Segment Open

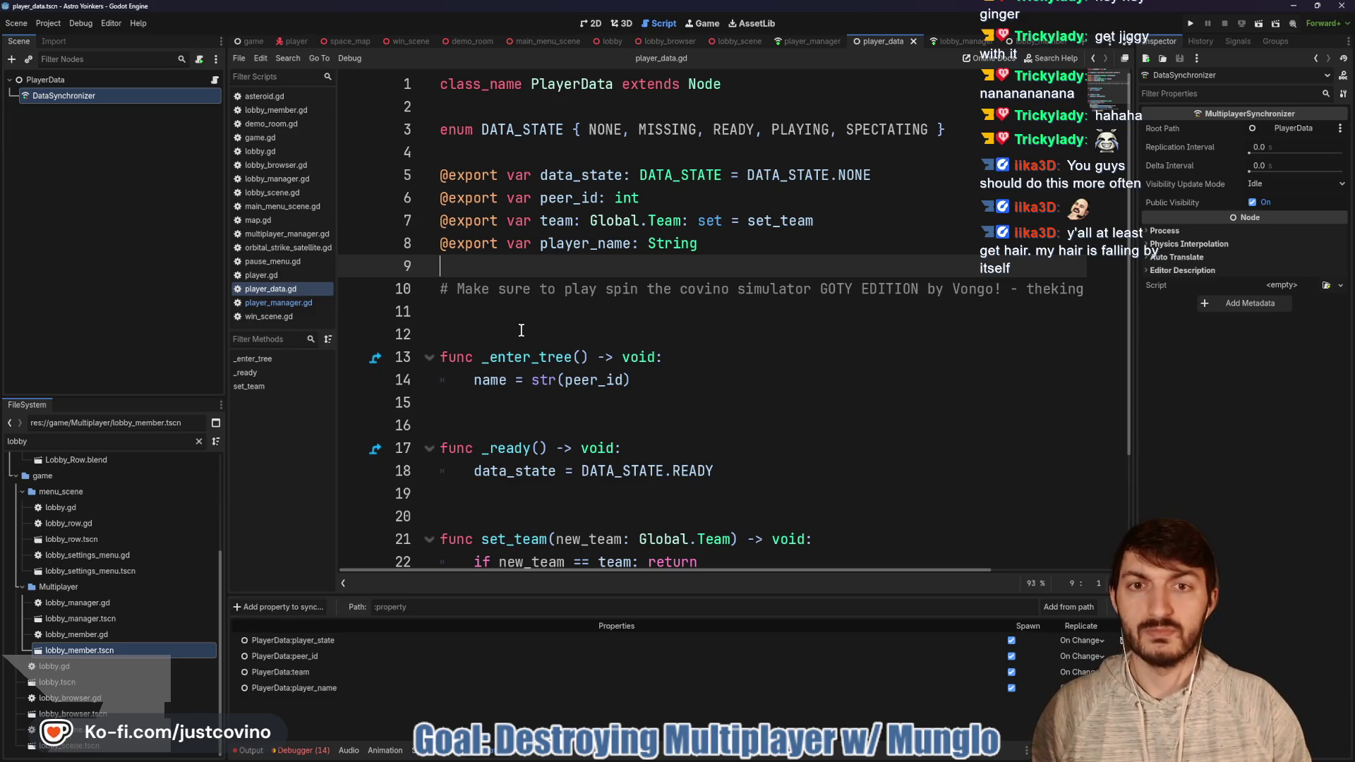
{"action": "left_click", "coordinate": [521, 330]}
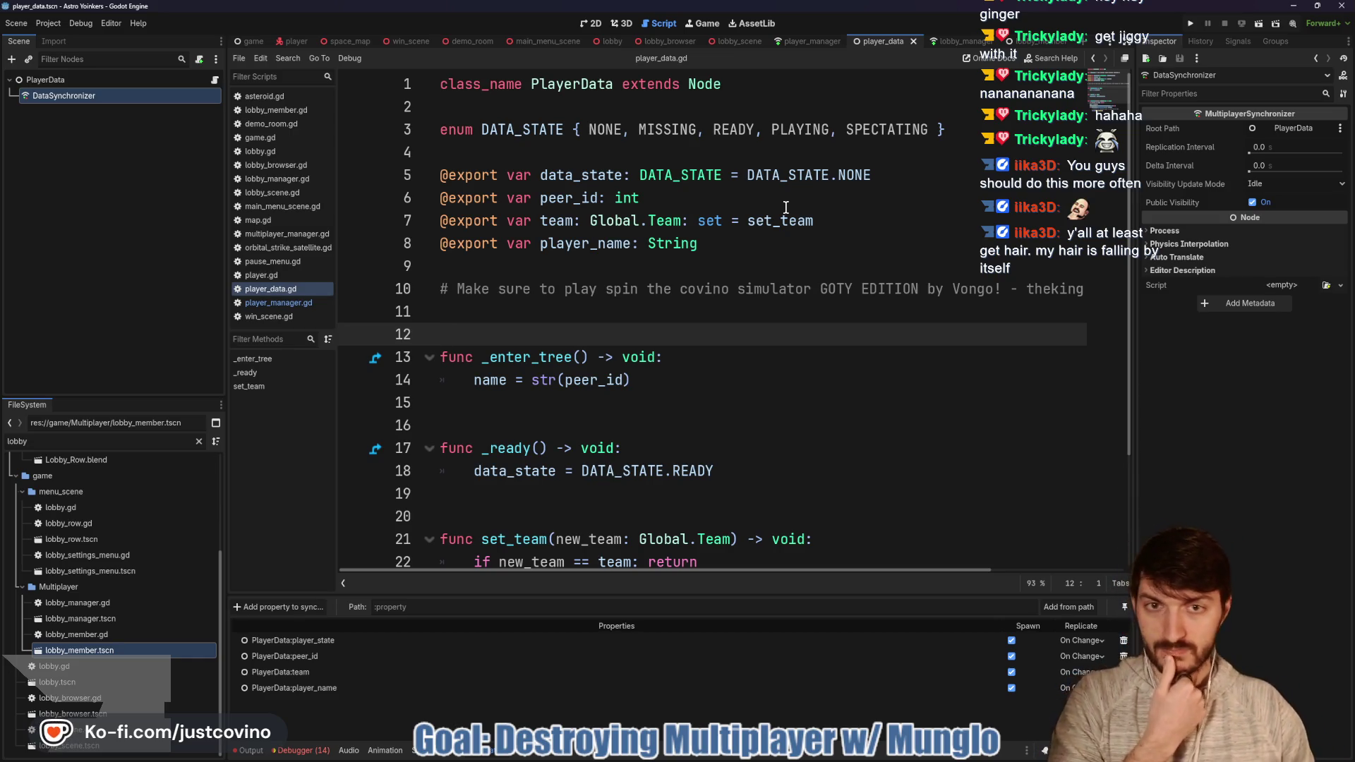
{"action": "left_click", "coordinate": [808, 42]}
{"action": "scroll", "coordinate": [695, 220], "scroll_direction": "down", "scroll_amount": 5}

Segment Closed
Segment Open

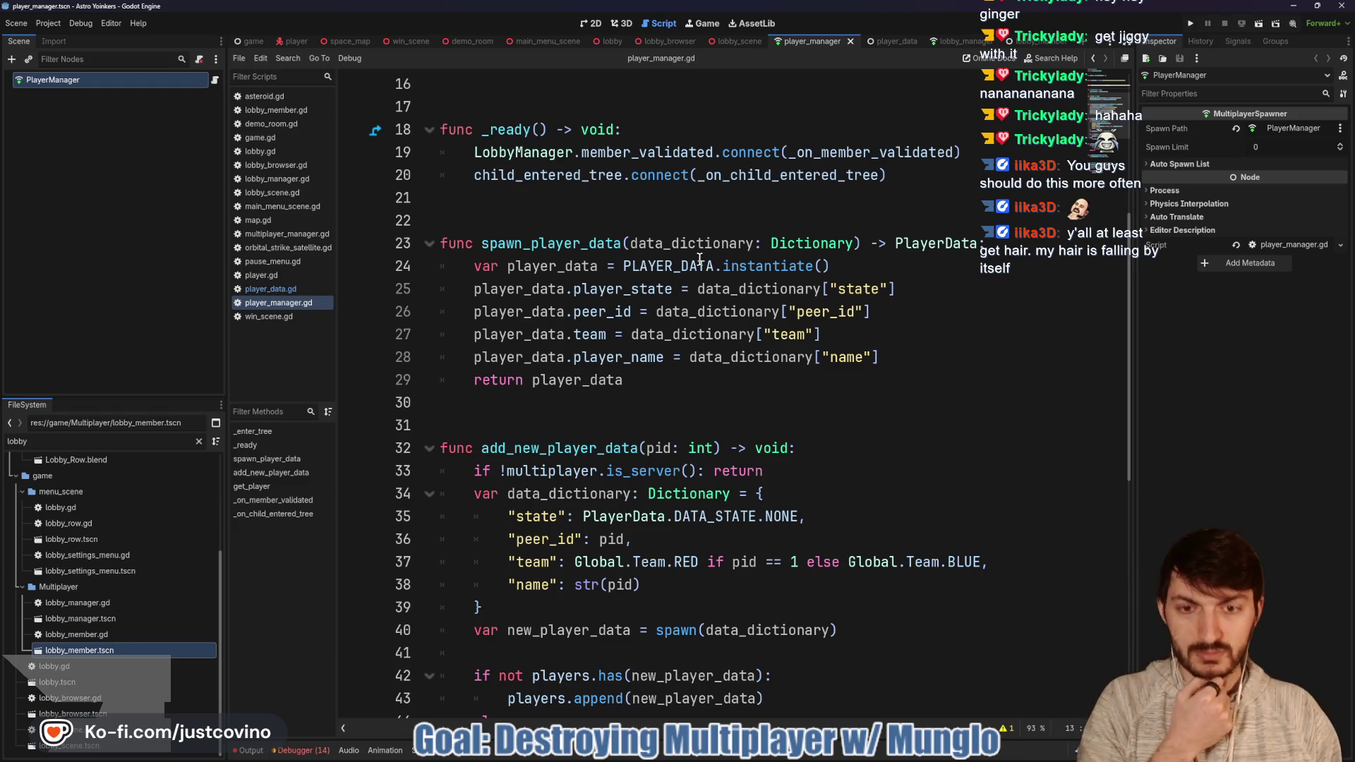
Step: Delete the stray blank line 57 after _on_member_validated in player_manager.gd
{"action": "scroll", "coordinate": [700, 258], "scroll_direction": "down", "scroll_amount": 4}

Segment Closed

WORK INSTRUCTION
If a line above holds the string "action", copy it out.

EXERCISE RESPONSE
{"action": "left_click", "coordinate": [521, 330]}
{"action": "left_click", "coordinate": [808, 42]}
{"action": "scroll", "coordinate": [695, 220], "scroll_direction": "down", "scroll_amount": 5}
{"action": "scroll", "coordinate": [700, 258], "scroll_direction": "down", "scroll_amount": 4}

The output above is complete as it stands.